Dr. Nelaine Mora-Diez, from the Department of Chemistry, received a $180,000 Discovery Grant to focus on the theoretical studies of biochemical and environmental relevance.
“This funding is essential for training students at all levels,” says Mora-Diez. “It allows me to send students to work with collaborators at other institutions, in Canada and overseas. Funding allows me to visit and collaborate with groups on research projects at other universities, train new students who visit TRU and interact with the undergraduate students I supervise.
“This summer, I will be attending two important theoretical chemistry conferences in BC — the Canadian Symposium on Theoretical and Computational Chemistry and the Triennial Congress of the World Association of Theoretical and Computational Chemists) — with six of my students, four of whom are undergraduates and two former TRU graduates who continue to work with me. My NSERC grant, in addition to TRU funding , contributes to fund all this. The reach of our work would be very limited without funding from the Discovery Grants Program.”
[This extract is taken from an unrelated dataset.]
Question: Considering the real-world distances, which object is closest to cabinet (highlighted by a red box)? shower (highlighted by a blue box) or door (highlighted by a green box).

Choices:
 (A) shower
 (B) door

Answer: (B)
Dr. Muhammad Hanif, from the Department of Engineering, has been awarded $157,500, which also includes an Early Career Researcher supplement, to study reconfigurable intelligent surfaces-based future wireless communications.
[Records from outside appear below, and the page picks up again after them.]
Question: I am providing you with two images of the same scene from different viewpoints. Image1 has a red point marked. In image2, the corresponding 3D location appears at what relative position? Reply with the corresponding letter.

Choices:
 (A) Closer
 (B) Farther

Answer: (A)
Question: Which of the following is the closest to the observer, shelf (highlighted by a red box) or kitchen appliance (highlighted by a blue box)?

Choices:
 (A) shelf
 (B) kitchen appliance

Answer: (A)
“The NSERC Discovery Grant allows me to work on one of the most-promising techniques of the 6G wireless communication systems: Reconfigurable Intelligent Surfaces (RIS),” says Hanif. “Deploying RIS can result in increased data speed, reduced data latency, ultra-reliable communication and significantly-reduced power consumption of communication devices, simultaneously. These features enable a plethora of applications, which cannot be realized using the currently-deployed technology. Thus, the grant allows me to contribute to some of the exciting applications and use cases of the 6G wireless communication systems, such as super-smart cities, smart health care, multisensory extended virtual reality and holographic telepresence.”